- LBSL is inherited in an autosomal recessive fashion
- Specialty: Neurology
- Symptoms: Progressive cerebellar ataxia
- Usual onset: Adolescence
- Causes: Mutation in a gene DARS2
- Frequency: 1/1 000 000

= Leukoencephalopathy with brainstem and spinal cord involvement and lactate elevation =

Leukoencephalopathy with Brainstem and Spinal Cord Involvement and Lactate Elevation (LBSL) is a rare, hereditary neurodegenerative disease. The disease is characterized by slowly progressive cerebellar ataxia and spasticity with dorsal column dysfunction (decreased position and vibration sense) in most individuals. While tendon reflexes are retained, neurological dysfunction occurs in the arms and the legs with the latter being more affected. Onset of the disease arises in early childhood while some cases may arise in adulthood.
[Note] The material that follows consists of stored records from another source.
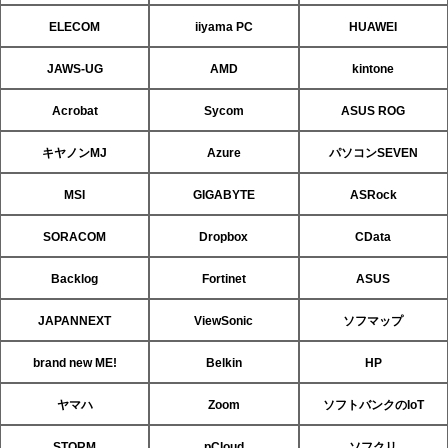
ELECOM
iiyama PC
HUAWEI
JAWS-UG
AMD
kintone
Acrobat
Sycom
ASUS ROG
キヤノンMJ
Azure
パソコンSEVEN
MSI
GIGABYTE
ASRock
SORACOM
Dropbox
CData
Backlog
Fortinet
ASUS
JAPANNEXT
ViewSonic
ソフマップ
brand new ME!
Belkin
HP
ヤマハ
Zoom
ソフトバンクのIoT
STORM
pCloud
ソフクリ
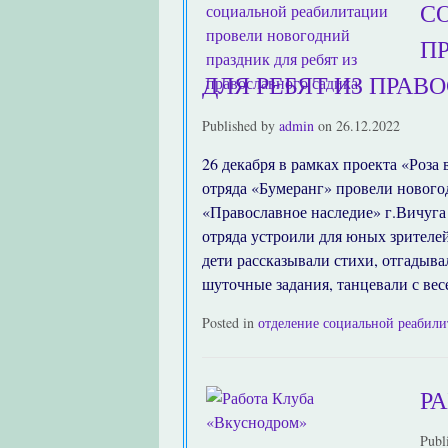
С
П
ДЛЯ РЕБЯТ ИЗ ПРАВ
Published by
admin
on
26.12.2022
26 декабря в рамках проекта «Роза
отряда «Бумеранг» провели нового
«Православное наследие» г.Вичуг
отряда устроили для юных зрителей
дети рассказывали стихи, отгадыва
шуточные задания, танцевали с ве
Posted in
отделение социальной реабил
Р
Publ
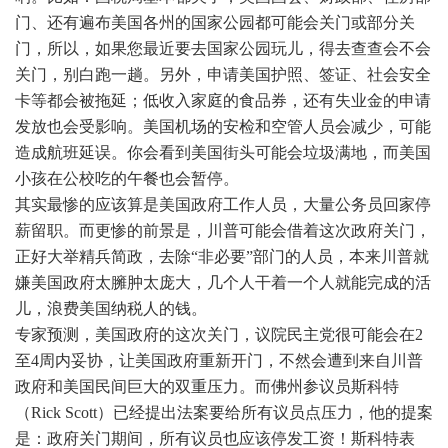
门、还有遍布美国各州的国家公园都可能会关门或部分关
门，所以，如果您最近要去国家公园玩儿，得去查查会不会
关门，别白跑一趟。另外，申请美国护照、签证、社会安全
卡等都会被拖延；低收入家庭的食品券，还有失业金的申请
发放也会受影响。美国机场的安检和空管人员会减少，可能
造成航班延误。你会看到美国街头可能会垃圾满地，而美国
小孩在公校吃的午餐也会暂停。
其实最惨的应该算是美国政府工作人员，大量公务员回家停
薪留职。而更惨的前景是，川普可能会借着这次政府关门，
正好大举精兵简政，去除“非必要”部门的人员，本来川普就
嫌美国政府太臃肿太庞大，几个人干着一个人就能完成的活
儿，浪费美国纳税人的钱。
专家预测，美国政府的这次关门，议院民主党很可能会在2
至4周内妥协，让美国政府重新开门，不然会遭到来自川普
政府和美国民间巨大的双重压力。而佛州参议员斯科特
（Rick Scott）已经提出法案要给所有议员点压力，他的提案
是：政府关门期间，所有议员也应该停发工资！斯科特表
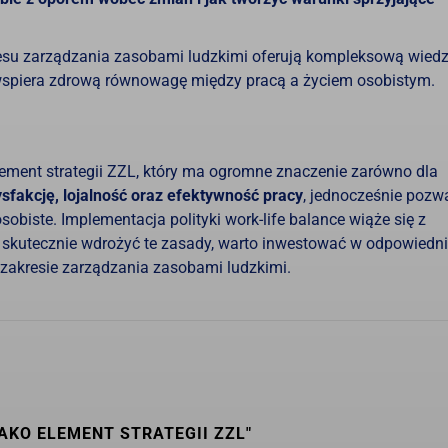
esu zarządzania zasobami ludzkimi oferują kompleksową wied
wspiera zdrową równowagę między pracą a życiem osobistym.
 element strategii ZZL, który ma ogromne znaczenie zarówno dla
sfakcję, lojalność oraz efektywność pracy
, jednocześnie pozw
obiste. Implementacja polityki work-life balance wiąże się z
y skutecznie wdrożyć te zasady, warto inwestować w odpowiedn
 zakresie zarządzania zasobami ludzkimi.
AKO ELEMENT STRATEGII ZZL"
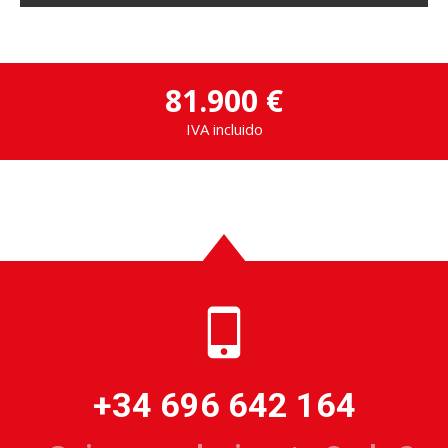
81.900 €
IVA incluido
+34 696 642 164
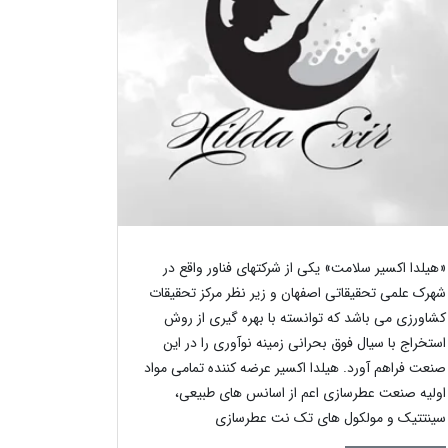
«هیلدا اکسیر سلامت» یکی از شرکتهای فناور واقع در
شهرک علمی تحقیقاتی اصفهان و زیر نظر مرکز تحقیقات
کشاورزی می باشد که توانسته با بهره گیری از روش
استخراج با سیال فوق بحرانی زمینه نوآوری را در این
صنعت فراهم آورد. هیلدا اکسیر عرضه کننده تمامی مواد
اولیه صنعت عطرسازی اعم از اسانس های طبیعی،
سینتتیک و مولکول های تک نت عطرسازی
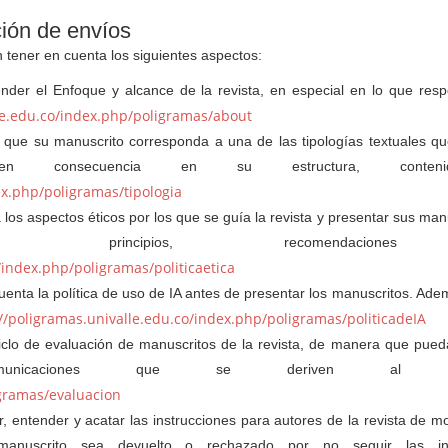
ción de envíos
n tener en cuenta los siguientes aspectos:
der el Enfoque y alcance de la revista, en especial en lo que resp
le.edu.co/index.php/poligramas/about
 que su manuscrito corresponda a una de las tipologías textuales qu
n consecuencia en su estructura, conten
ex.php/poligramas/tipologia
os aspectos éticos por los que se guía la revista y presentar sus man
 principios, recomendacion
/index.php/poligramas/politicaetica
enta la política de uso de IA antes de presentar los manuscritos. Ad
//poligramas.univalle.edu.co/index.php/poligramas/politicadeIA
iclo de evaluación de manuscritos de la revista, de manera que pue
municaciones que se deriven al res
igramas/evaluacion
, entender y acatar las instrucciones para autores de la revista de 
manuscrito sea devuelto o rechazado por no seguir las ind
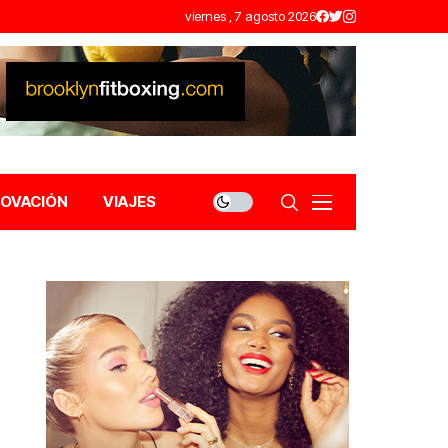
viernes , 7 agosto 2026
NOVACIÓN
VIAJES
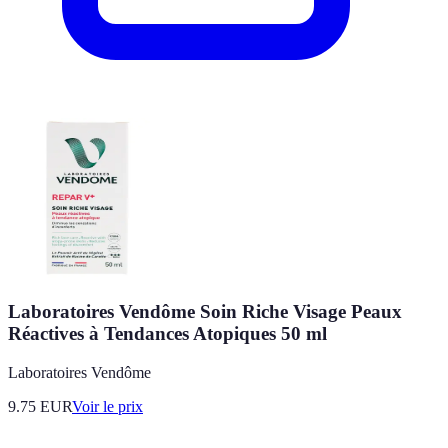
Laboratoires Vendôme Soin Riche Visage Peaux
Réactives à Tendances Atopiques 50 ml
Laboratoires Vendôme
9.75
EUR
Voir le prix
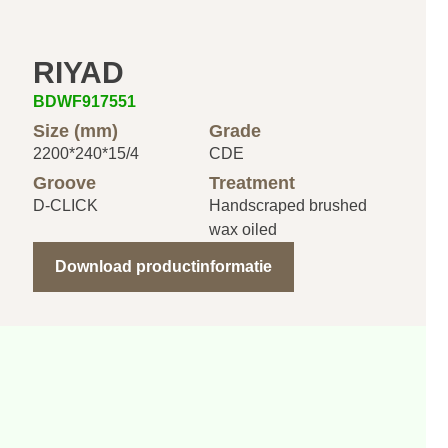
RIYAD
BDWF917551
Size (mm)
Grade
2200*240*15/4
CDE
Groove
Treatment
D-CLICK
Handscraped brushed
wax oiled
Download productinformatie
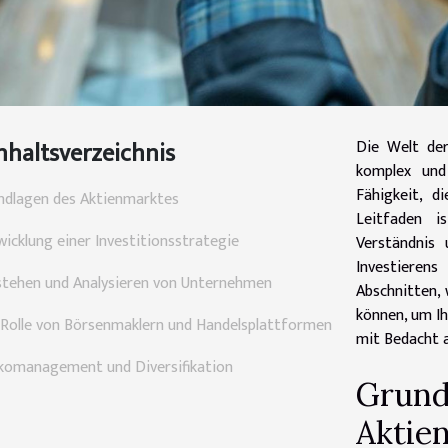
nhaltsverzeichnis
Die Welt der
komplex und
Fähigkeit, d
ndlagen des Aktienmarktes
Leitfaden i
wicklung einer Investitionsstrategie
Verständnis
Investierens
stehen und Analysieren von Unternehmen
Abschnitten, 
können, um Ihr
 Rolle von Börsenmaklern und Handelsplattformen
mit Bedacht 
ikomanagement und Diversifikation
Grund
Aktie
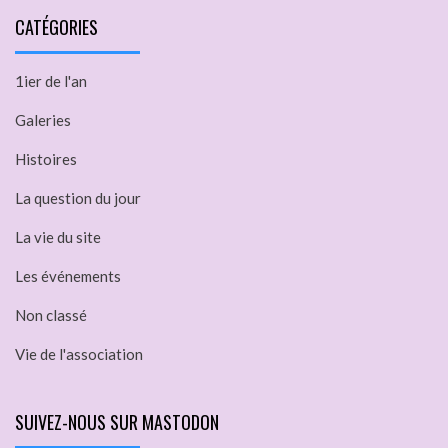
CATÉGORIES
1ier de l'an
Galeries
Histoires
La question du jour
La vie du site
Les événements
Non classé
Vie de l'association
SUIVEZ-NOUS SUR MASTODON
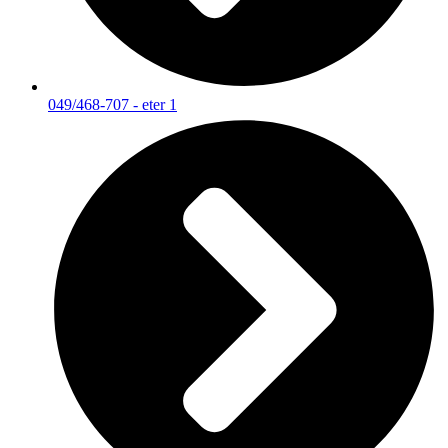
049/468-707 - eter 1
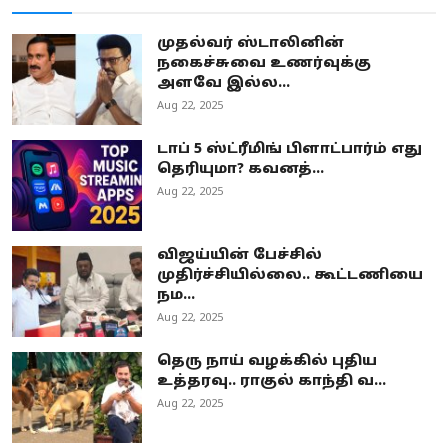
முதல்வர் ஸ்டாலினின்
நகைச்சுவை உணர்வுக்கு
அளவே இல்ல...
Aug 22, 2025
டாப் 5 ஸ்ட்ரீமிங் பிளாட்பார்ம் எது
தெரியுமா? கவனத்...
Aug 22, 2025
விஜய்யின் பேச்சில்
முதிர்ச்சியில்லை.. கூட்டணியை
நம...
Aug 22, 2025
தெரு நாய் வழக்கில் புதிய
உத்தரவு.. ராகுல் காந்தி வ...
Aug 22, 2025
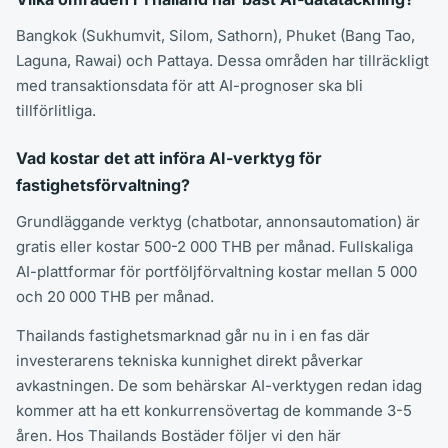
Bangkok (Sukhumvit, Silom, Sathorn), Phuket (Bang Tao,
Laguna, Rawai) och Pattaya. Dessa områden har tillräckligt
med transaktionsdata för att AI-prognoser ska bli
tillförlitliga.
Vad kostar det att införa AI-verktyg för
fastighetsförvaltning?
Grundläggande verktyg (chatbotar, annonsautomation) är
gratis eller kostar 500-2 000 THB per månad. Fullskaliga
AI-plattformar för portföljförvaltning kostar mellan 5 000
och 20 000 THB per månad.
Thailands fastighetsmarknad går nu in i en fas där
investerarens tekniska kunnighet direkt påverkar
avkastningen. De som behärskar AI-verktygen redan idag
kommer att ha ett konkurrensövertag de kommande 3-5
åren. Hos Thailands Bostäder följer vi den här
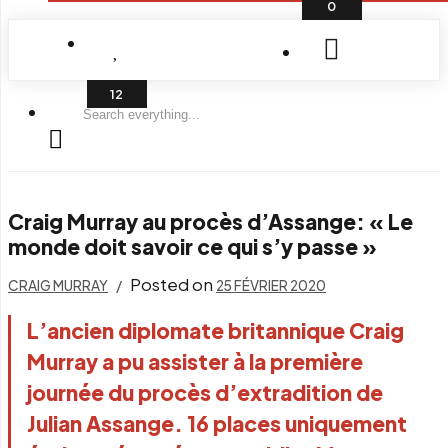
0
Search
everything...
Craig Murray au procès d’Assange: « Le
monde doit savoir ce qui s’y passe »
Posted on
CRAIG MURRAY
25 FÉVRIER 2020
L’ancien diplomate britannique Craig
Murray a pu assister à la première
journée du procès d’extradition de
Julian Assange. 16 places uniquement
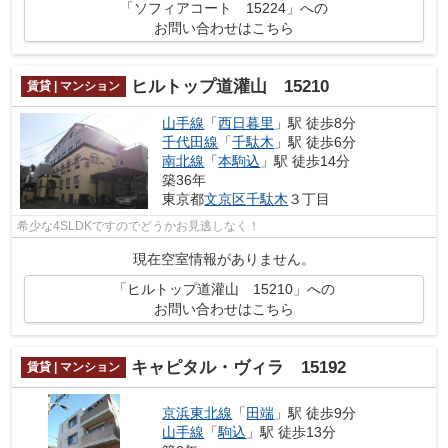
「ソフィアコート 15224」への
お問い合わせはこちら
ヒルトップ道灌山 15210
賃貸 | マンション
山手線
「
西日暮里
」駅 徒歩8分
千代田線
「
千駄木
」駅 徒歩6分
南北線
「
本駒込
」駅 徒歩14分
築36年
東京都
文京区
千駄木
３丁目
希少な4SLDKですのでどうかお見逃しなく！
現在空室情報がありません。
「ヒルトップ道灌山 15210」への
お問い合わせはこちら
キャピタル・ヴィラ 15192
賃貸 | マンション
京浜東北線
「
田端
」駅 徒歩9分
山手線
「
駒込
」駅 徒歩13分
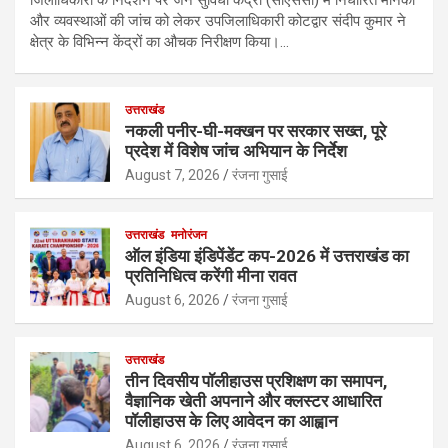
और व्यवस्थाओं की जांच को लेकर उपजिलाधिकारी कोटद्वार संदीप कुमार ने
क्षेत्र के विभिन्न केंद्रों का औचक निरीक्षण किया।…
उत्तराखंड
नकली पनीर-घी-मक्खन पर सरकार सख्त, पूरे
प्रदेश में विशेष जांच अभियान के निर्देश
August 7, 2026
रंजना गुसाई
उत्तराखंड
मनोरंजन
ऑल इंडिया इंडिपेंडेंट कप-2026 में उत्तराखंड का
प्रतिनिधित्व करेंगी मीना रावत
August 6, 2026
रंजना गुसाई
उत्तराखंड
तीन दिवसीय पॉलीहाउस प्रशिक्षण का समापन,
वैज्ञानिक खेती अपनाने और क्लस्टर आधारित
पॉलीहाउस के लिए आवेदन का आह्वान
August 6, 2026
रंजना गुसाई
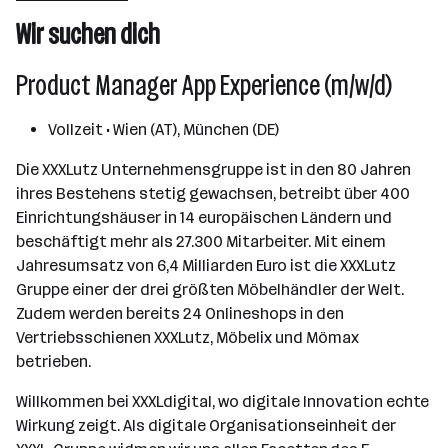
501 - 2500 Mitarbeiter*innen
Wir suchen dich
Wels
Product Manager App Experience (m/w/d)
Vollzeit • Wien (AT), München (DE)
Die XXXLutz Unternehmensgruppe ist in den 80 Jahren
ihres Bestehens stetig gewachsen, betreibt über 400
Einrichtungshäuser in 14 europäischen Ländern und
beschäftigt mehr als 27.300 Mitarbeiter. Mit einem
Jahresumsatz von 6,4 Milliarden Euro ist die XXXLutz
Gruppe einer der drei größten Möbelhändler der Welt.
Zudem werden bereits 24 Onlineshops in den
Vertriebsschienen XXXLutz, Möbelix und Mömax
betrieben.
Willkommen bei XXXLdigital, wo digitale Innovation echte
Wirkung zeigt. Als digitale Organisationseinheit der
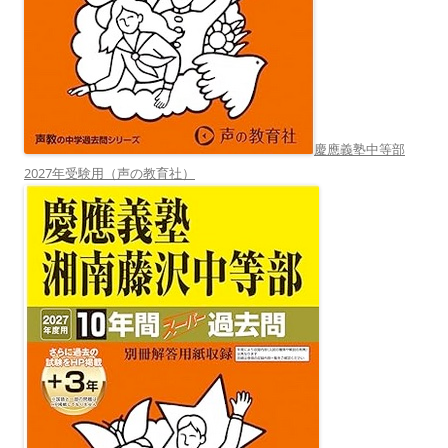
慶應義塾中等部
2027年受験用（声の教育社）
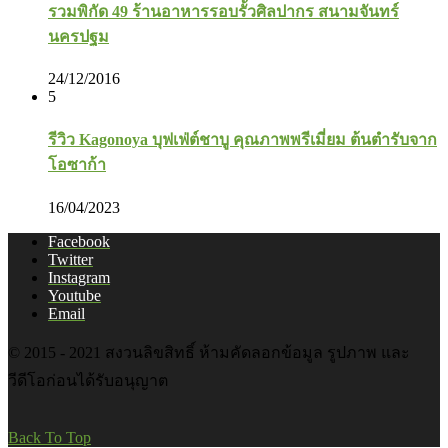
รวมพิกัด 49 ร้านอาหารรอบรั้วศิลปากร สนามจันทร์
นครปฐม
24/12/2016
5
รีวิว Kagonoya บุฟเฟ่ต์ชาบู คุณภาพพรีเมี่ยม ต้นตำรับจาก
โอซาก้า
16/04/2023
Facebook
Twitter
Instagram
Youtube
Email
© 2015 - 2021 สงวนลิขสิทธิ์ ห้ามคัดลอกข้อมูล รูปภาพ และ
วีดีโอก่อนได้รับอนุญาต
Back To Top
200 cases of this disorder have been reported (As of 2023).

==Signs and symptoms==
Most frequently, people with LBSL have anomalies of the dorsal columns. They also frequently exhibit Cerebellar abnormality, abnormal speech, positive babinski sign, clumsiness with abnomral gait, weakness of distal muscles, dysmyelinating leukodystrophy, loss of ability to walk, progressive ataxia, progressive spasticity with spastic ataxia, pyramidal tract dysfunction. Occasionally, patients may also experience decreased reflexes, increased level of lactate in CSF and in blood, cognitive decline, axonal peripheral neuropathy. In very rare cases, they might have absence of the speech, cerebellum and cerebral atrophy, double vision, flexion contractures of joints, deafness, hypoplasia of corpus callosum, diminished muscle tone, intellectual disability, nystagmus, optic nerve atrophy, slow eye movements, drooping upper eyelid, seizures.

== Diagnosis ==
There is the MRI criteria for LBSL, and major criteria of signal anomalies includes:

- Cerebral white matter (relative sparing of the subcortical white matter)
- Dorsal columns and lateral corticospinal tracts of the spinal cord
- Pyramids at the level of the medulla oblongata or decussatio of the medial lemniscus or both

Minor criteria of signal anomalies includes:

- Splenium of the corpus callosum
- Posterior limb of the internal capsule
- Superior and inferior cerebellar peduncles
- Intraparenchymal part of the trigeminal nerve
- Mesencephalic trigeminal tracts
- Anterior spinocerebellar tracts in the medulla oblongata
- Cerebellar white matter

== Cause ==
LBSL is caused by an abnormal variant on in the DARS2 gene. 95% of cases are caused by compound heterozygous variants (compound heterozygous means two different mutated alleles that present at particular gene locus).

One of the widespread variant is the splice site variant at the end 3'end of intron 2, because of the leaky nature of this splice variant, it ensures residual protein function.

== Pathophysiology ==
DARS2 is a mitochrondrial enzyme, which attaches aspartate to its matching tRNA in mitochondria.

In this disorder, DARS2 function is impaired, which decreases translation of MT-ND5 and COXII, consequently it impairs oxidative phosphorylation. This impairement leads to activation of the integrated stress response.

== Treatment ==
This disease doesn't have a cure, but symptoms can be managed. Treatment includes physiotherapy, anti-seizure medications, and speech therapy.

== Prognosis ==
Most of the time, life expectancy of this disorder is normal, although most of the patients end up using a wheelchair. Early onset LBSL has much more severe symptoms and it can end fatally.

== History ==
LBSL was first described in 8 patients by van der Knaap and colleagues in 2003.